= Jack's Place (restaurant) =

Restaurant chain
Jack's Place is a Singaporean chain of Western-styled restaurant that was established in 1966 by Jack Hunt. There are 12 outlets in Singapore as of July 2026,, and a central kitchen in 10 Defu Lane.

== History ==
Say Lip Hai (史立谐; HTS: Se^{3} Liop^{8}hai^{3}) immigrated to Singapore from Hainan and first found work as a cookboy, serving British troops in the Sembawang Barracks. He opened his first restaurant, the Cola Restaurant and Bar, in 1967. In 1968, Say was approached by a British couple, Jack Hunt and his wife, about starting a catering business operating out of Hunt's pub in Killiney Road which eventually became Jack’s Place Steak House.

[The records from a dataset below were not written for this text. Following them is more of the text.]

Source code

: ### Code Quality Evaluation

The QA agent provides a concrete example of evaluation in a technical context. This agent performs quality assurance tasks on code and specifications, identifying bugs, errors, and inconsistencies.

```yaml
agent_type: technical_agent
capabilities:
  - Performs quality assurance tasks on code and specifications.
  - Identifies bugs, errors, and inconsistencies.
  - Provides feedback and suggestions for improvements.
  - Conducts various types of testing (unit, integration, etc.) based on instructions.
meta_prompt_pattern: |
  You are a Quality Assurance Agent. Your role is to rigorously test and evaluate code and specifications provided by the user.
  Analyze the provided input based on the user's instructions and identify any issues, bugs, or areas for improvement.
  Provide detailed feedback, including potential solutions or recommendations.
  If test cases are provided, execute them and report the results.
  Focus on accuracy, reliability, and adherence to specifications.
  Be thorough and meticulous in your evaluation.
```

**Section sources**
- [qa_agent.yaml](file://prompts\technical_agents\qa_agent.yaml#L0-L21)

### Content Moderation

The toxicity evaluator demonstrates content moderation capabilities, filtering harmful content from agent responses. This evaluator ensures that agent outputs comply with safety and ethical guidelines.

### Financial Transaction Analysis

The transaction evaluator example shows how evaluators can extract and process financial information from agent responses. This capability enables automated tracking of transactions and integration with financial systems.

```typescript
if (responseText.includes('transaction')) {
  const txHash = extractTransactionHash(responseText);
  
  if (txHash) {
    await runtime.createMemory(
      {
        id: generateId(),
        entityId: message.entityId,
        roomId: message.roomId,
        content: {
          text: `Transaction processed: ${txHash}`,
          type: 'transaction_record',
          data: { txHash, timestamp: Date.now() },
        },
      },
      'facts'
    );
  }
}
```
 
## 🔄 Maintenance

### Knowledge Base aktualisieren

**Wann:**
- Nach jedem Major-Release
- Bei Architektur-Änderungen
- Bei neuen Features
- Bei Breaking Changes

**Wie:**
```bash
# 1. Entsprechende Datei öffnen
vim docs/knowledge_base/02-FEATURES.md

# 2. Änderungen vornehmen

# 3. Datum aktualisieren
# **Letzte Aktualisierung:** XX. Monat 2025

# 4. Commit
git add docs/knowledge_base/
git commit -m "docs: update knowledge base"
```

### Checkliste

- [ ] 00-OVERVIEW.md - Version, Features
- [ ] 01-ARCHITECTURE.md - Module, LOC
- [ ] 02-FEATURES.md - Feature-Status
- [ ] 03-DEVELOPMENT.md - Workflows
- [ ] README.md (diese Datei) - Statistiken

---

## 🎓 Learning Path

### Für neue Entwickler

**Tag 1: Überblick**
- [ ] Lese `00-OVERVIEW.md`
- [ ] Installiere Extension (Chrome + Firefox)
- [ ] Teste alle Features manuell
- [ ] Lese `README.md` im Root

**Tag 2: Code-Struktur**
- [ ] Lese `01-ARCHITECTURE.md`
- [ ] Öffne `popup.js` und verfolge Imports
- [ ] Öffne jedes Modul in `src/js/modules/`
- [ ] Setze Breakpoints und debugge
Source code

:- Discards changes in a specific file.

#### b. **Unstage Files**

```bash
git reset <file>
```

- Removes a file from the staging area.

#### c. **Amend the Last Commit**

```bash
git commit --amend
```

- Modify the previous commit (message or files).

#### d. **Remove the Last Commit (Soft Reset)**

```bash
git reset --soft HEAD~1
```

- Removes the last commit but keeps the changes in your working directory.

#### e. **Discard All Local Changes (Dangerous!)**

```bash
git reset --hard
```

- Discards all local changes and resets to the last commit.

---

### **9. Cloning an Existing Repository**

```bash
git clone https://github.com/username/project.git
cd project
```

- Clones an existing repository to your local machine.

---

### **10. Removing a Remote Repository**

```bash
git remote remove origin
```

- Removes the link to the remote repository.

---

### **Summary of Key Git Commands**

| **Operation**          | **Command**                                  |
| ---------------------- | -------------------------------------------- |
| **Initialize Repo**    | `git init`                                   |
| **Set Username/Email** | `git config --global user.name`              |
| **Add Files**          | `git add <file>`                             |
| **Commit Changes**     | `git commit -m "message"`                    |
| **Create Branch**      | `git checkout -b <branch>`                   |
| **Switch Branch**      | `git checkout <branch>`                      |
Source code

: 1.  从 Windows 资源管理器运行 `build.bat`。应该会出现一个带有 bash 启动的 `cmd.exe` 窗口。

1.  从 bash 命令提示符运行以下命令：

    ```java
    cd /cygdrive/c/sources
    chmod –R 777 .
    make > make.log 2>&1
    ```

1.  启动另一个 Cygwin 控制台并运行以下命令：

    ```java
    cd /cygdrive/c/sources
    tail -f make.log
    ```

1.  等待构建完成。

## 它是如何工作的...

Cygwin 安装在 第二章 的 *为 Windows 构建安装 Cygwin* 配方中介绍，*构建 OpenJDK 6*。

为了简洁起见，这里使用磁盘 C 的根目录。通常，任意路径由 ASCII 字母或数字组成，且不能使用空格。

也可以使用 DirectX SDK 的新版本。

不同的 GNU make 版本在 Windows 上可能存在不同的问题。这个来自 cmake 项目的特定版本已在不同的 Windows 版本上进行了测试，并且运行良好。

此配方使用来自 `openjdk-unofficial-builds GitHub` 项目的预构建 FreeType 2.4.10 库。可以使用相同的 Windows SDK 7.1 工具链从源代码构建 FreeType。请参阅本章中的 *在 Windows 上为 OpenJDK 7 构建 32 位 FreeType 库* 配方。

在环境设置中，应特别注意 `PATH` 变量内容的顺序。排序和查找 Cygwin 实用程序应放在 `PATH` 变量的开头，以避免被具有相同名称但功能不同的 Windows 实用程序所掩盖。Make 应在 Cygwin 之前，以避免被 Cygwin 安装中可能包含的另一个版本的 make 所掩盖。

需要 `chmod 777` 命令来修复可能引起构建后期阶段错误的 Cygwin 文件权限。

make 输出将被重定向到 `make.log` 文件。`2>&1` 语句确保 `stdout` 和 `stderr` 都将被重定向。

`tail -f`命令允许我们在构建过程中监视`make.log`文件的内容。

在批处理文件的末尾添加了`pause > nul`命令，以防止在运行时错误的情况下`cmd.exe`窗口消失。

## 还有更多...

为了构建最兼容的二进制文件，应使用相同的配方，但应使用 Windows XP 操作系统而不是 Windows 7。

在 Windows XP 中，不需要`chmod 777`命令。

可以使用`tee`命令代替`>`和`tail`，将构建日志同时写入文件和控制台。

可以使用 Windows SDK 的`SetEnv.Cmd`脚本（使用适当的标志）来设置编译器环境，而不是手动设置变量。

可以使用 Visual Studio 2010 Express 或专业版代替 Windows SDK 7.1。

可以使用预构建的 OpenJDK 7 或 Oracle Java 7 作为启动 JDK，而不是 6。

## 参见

In 1972 or 1974, Hunt sold the business to Say.

Say began opening locations in suburban neighbourhoods- with his first branch being his original Cola Restaurant & Bar in Sembawang (along Jalan Legundi), now renamed "Jack's Cola". He then obtained a location in Ang Mo Kio and named his new outlet "Jack's Garden". Branches were opened in the city centre at Bras Basah and across Singapore. The colours of the original Jack's Place were changed to green and white after Mr Say bought the company.,

In 1991, a headquarters building at Defu Lane was built.

Female waitresses at one time wore traditional Malay Kebaya sarongs (Malay ethnic dress) as their outfits. In the 1990s, it was changed to the current outfit. The restaurant design for Jack's Place started out with dark colours and wood tones. The colour scheme later changed to blue and red checkers.

In 1996, the company faced a financial setback caused by an outbreak of mad cow disease. Business fell by as much as 25 percent, as Singaporeans avoided Jack’s Place and its primarily bovine menu.

In 2003, the company opened the first Jack's Place outlet in Utama, Malaysia. In 2006, a new brand, Eatzi Gourmet, was introduced.

In 2008, the company went through a re-branding and the restaurants now fall under the new umbrella company JP Pepperdine. Table spreads were changed to match the green and white checkered design following the rebranding. The company also opened Brewbaker's Kitchen & Bar.

In 2010, the company acquired Restaurant Hoshigaoka.

== Products ==
Jack's Place features a variety of steaks, and also serves grills, salads, seafood, pizza and pasta.

== Recent projects ==
In collaboration with the Health Promotion Board, Jack's Place participates in the Healthier Dining Programme. The first phase of HPB’s food strategy aims to increase the number of healthier eat-out meals consumed to 180 million meals per year by 2020 by partnering with 18 food service providers to offer 500-calorie meals across 700 outlets and stalls island-wide. In accordance with this, the restaurants features healthier options throughout their menu.